Medicaid Mysteries: Transitional Benefits, Medicaid Coverage, and Welfare Exits

Article excerpt

Medicaid mysteries: Transitional benefits, Medicaid coverage, and welfare exits

Introduction

Both logic and anecdote suggest that Medicaid ought to have an important influence on welfare dynamics and movements to self-support. For every dollar spent in fiscal year 1987 providing cash support to families enrolled in the Aid to Families with Dependent Children (AFDC) program, another 69 cents was spent providing AFDC-related Medicaid protection (Committee on Ways and Means, 1989). (1) And unlike cash benefits which phase out as income rises, Medicaid benefits are typically provided in full or not at all. (2) Economic theory would certainly predict some important impacts of a benefit program of this magnitude. Moreover, welfare clients and administrators assert that the loss of Medicaid benefits is one of the major obstacles to leaving welfare and seeking market employment.

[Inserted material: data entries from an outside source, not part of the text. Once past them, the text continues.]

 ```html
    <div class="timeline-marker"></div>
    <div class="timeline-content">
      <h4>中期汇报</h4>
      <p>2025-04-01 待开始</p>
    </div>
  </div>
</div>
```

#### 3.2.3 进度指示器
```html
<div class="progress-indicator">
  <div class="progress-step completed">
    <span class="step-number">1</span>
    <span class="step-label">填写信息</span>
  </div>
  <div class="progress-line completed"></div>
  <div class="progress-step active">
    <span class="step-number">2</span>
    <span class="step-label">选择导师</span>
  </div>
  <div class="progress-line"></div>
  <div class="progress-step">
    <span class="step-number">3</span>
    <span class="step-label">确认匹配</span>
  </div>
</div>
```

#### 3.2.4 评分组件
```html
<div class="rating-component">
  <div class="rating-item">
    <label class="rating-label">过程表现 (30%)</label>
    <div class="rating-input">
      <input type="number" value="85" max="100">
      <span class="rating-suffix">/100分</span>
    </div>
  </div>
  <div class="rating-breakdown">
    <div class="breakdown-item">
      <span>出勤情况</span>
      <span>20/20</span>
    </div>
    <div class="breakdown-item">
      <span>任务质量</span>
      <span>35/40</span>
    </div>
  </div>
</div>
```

Largely to overcome the likely disincentives that loss of Medicaid coverage might have for those thinking about leaving welfare, Congress has enacted several types of transitional Medicaid protection. For a number of years, when someone left welfare for work, they were, in principle, eligible for at least 4 months of transitional Medicaid-only coverage. The Family Support Act of 1988 (Public Law 100-485) expanded transitional benefits further.

Yet there has been relatively little systematic empirical work that looks descriptively at the dynamics of Medicaid or the use of transition benefits. The only article documenting Medicaid dynamics in detail is Short, Cantor, and Monheit (1988). It does not examine transitional benefits at all. Only a couple of major papers empirically examine whether the loss of Medicaid actually deters exists from welfare. Blank (1989) found little evidence that the State level of Medicaid benefits or the presence of a medically needy program had any significant influence on welfare participation. But Blank's sample allowed her to separately identify only four States, and so she had little cross-state variation with which to identify Medicaid effects.

The only paper that used longitudinal data to examine the links between the loss of Medicaid and welfare exits is Moffitt and Wolfe (1989). They used a sophisticated model with individual data drawn from the Survey of Income and Program Participation (SIPP) to examine the impacts of Medicaid. They found very strong effects of private insurance (or the lack thereof) on AFDC participation. They estimated that AFDC caseloads would drop by 10 percent if all working female heads of households were guaranteed private insurance. And if all working female household heads were given coverage equivalent to that of Medicaid, the caseload was projected to drop by 16 percent. They also found that families with higher expected Medicaid benefits (presumably because of greater medical need) are more likely to participate in AFDC. The incentive effects of Medicaid appear to operate chiefly with people expecting very high medical costs.

In contrast to previous efforts, this article, drawn from a larger report Medicaid Mysteries: Medicaid and Welfare Dynamics (Ellwood et al., 1990), examines Medicaid dynamics and behavioral impacts using actual program data from Medicaid in two States, California and Georgia. We begin with a brief review of Medicaid eligibility provisions and consider whether or not welfare recipients can be expected to understand the transitional provisions. Next we discuss our unique data set. We then explore two main questions: First, what happens to Medicaid coverage once people leave cash assistance, and, in particular, how many people get some type of transitional or ongoing Medicaid-only coverage? Second, are families with high expected future medical costs less likely to leave cash assistance, and if so, is lack of medical coverage the reason such families are hesitant to leave?